问题
When decompiling a specific jar using java decompiler (http://java.decompiler.free.fr/) I got some strange code I cannot identify what is. can someone help me? the code is something like:
Foo.access$004(Foo.this);
or this
Bar.access$006(Bar.this);
or else
Baz.access$102(Baz.this, true)
What are these methods access$004
, access$006
and access$102
?
回答1:
Synthetic methods like this get created to support acessing private methods of inner classes. Since inner classes were not part of the initial jvm version, the access modifiers could not really handle this case. The solution was to create additional package-visible methods that delegate to the private implementation.
public class Example {
private static class Inner {
private void innerMethod() { ... }
}
public void test() {
Inner inner = ...
inner.innerMethod():
}
}
The compile would create a new method of the Inner
class like this:
static void access$000(Inner inner) {
inner.innerMethod();
}
And replace the call in the test
method like this:
Inner.access$000(inner);
The static access$000
is package visible and so accessible from the outer class, and being inside the same Inner
class it can delegate to the private innerMethod
.
回答2:
These are auto-generated methods which are created by the compiler in some cases (for example when accessing private fields of another class directly, e.g., in case of nested classes).

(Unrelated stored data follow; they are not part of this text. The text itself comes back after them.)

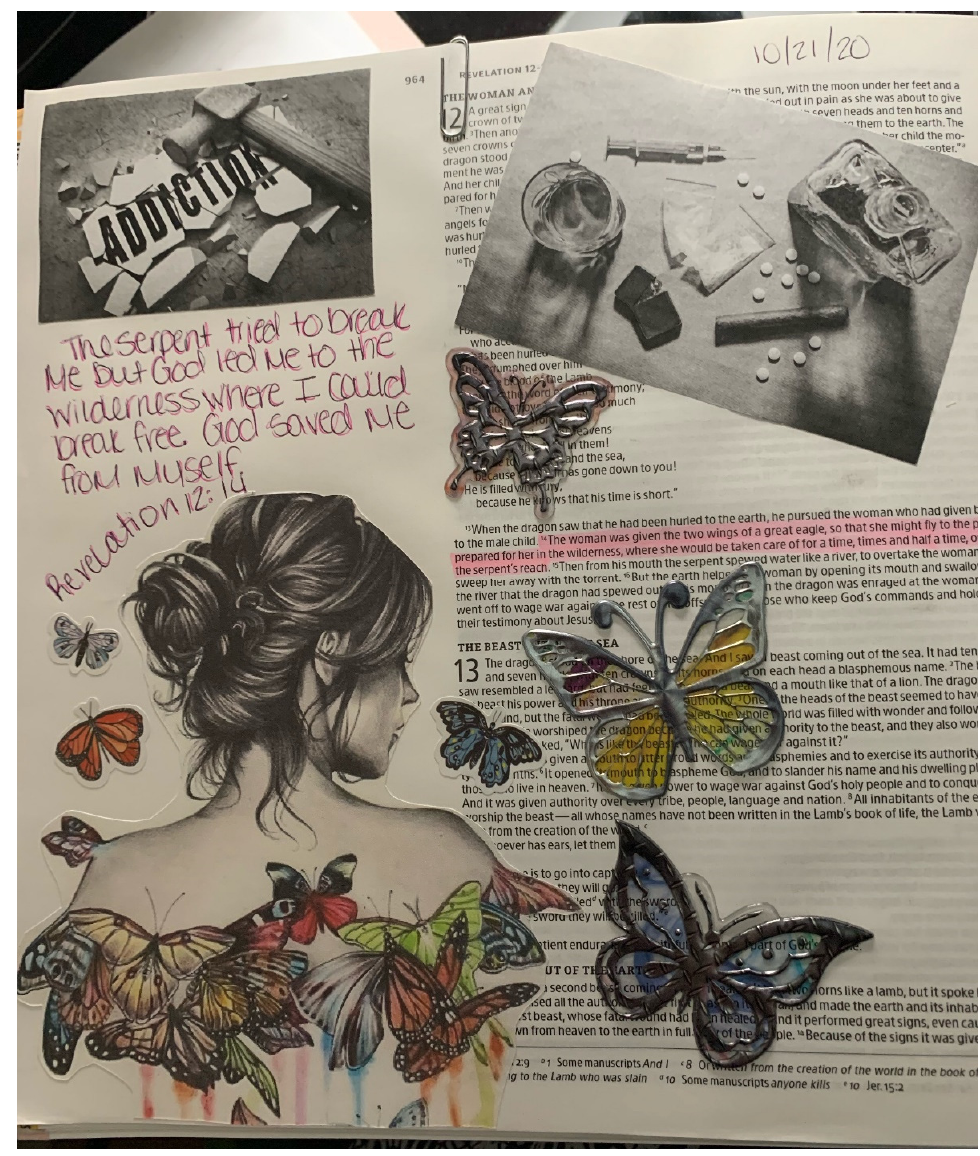
Figure 8. Revelation 12:14. With kind permission of the journaler.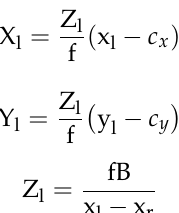
Figure 10. The schematic diagram of the binocular vision algorithm.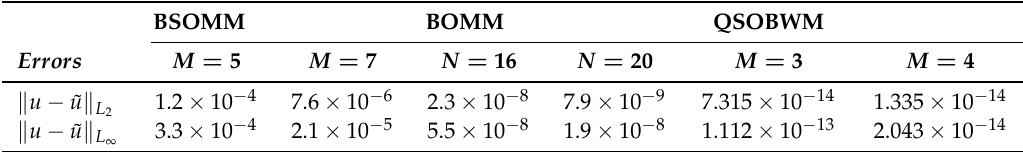
Table 6. The L 2 errors and L ∞ errors of QSOBWM, B-spline operational matrix method (BSOMM) (in [12]), and Bernstein operational matrix method (BOMM) (in [11]) for Example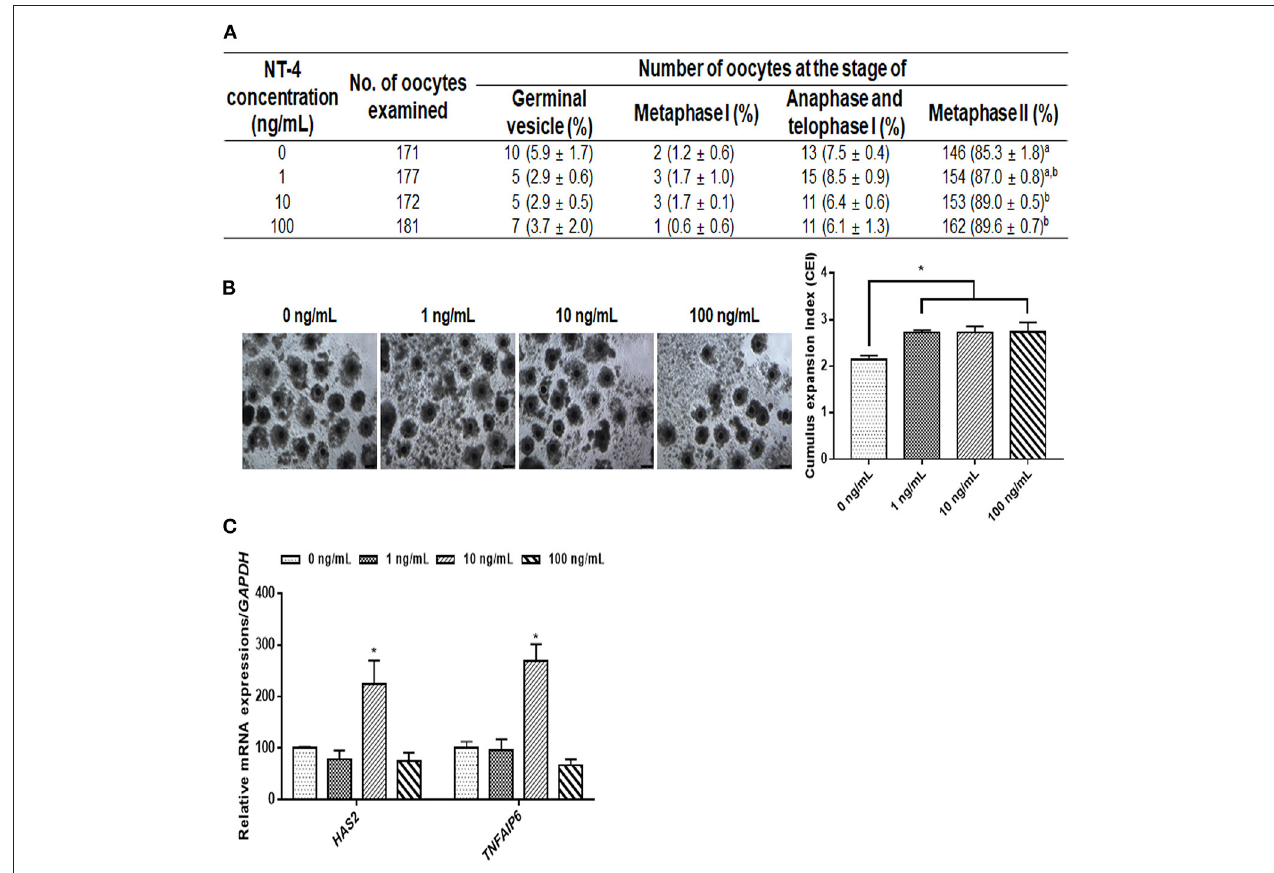
FIGURE 2 | Effect of neurotrophin-4 (NT-4) treatment with epidermal growth factor (EGF) during in vitro maturation (IVM) of oocytes and cumulus cell (CC) expansion in porcine cumulus-oocytes complexes (COCs). (A) Evaluation of nuclear maturation rate in porcine COCs treated with EGF and NT-4. a,b Values in the same column with different superscripts significantly differ ( p < 0.05). (B) Morphological CC expansion of COCs treated with EGF and NT-4 during 42h of IVM. The degree of CC expansion was examined using the cumulus scoring system: 0 (no expansion) to + 4 (maximum expansion). Scale bars = 200 µ m. (C) Expression of cumulus expansion-related genes ( HAS2 and TNFAIP6 ) in CCs treated with EGF and NT-4 during 42h of IVM. The mRNA levels were normalized to GAPDH expression as a control. All data are expressed as the mean ± SEM. All experiments were replicated with three times. Asterisks indicate statistical significance (* p < 0.05).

See also What is the meaning of "static synthetic"? and Synthetic Class in Java.
回答3:
If you get the relevant .class file (run jar through unzip), and run the .class file through JAD
JAD MyClass.class
then you may find that the output JAD file has decompiled that particular line in a more meaningful way, e.g.
Baz.access$102(Baz.this, true)
shows up in the JAD output as simply
myMemberVaiable = true
where myMemberVaiable is a member of class Baz that you will recognise.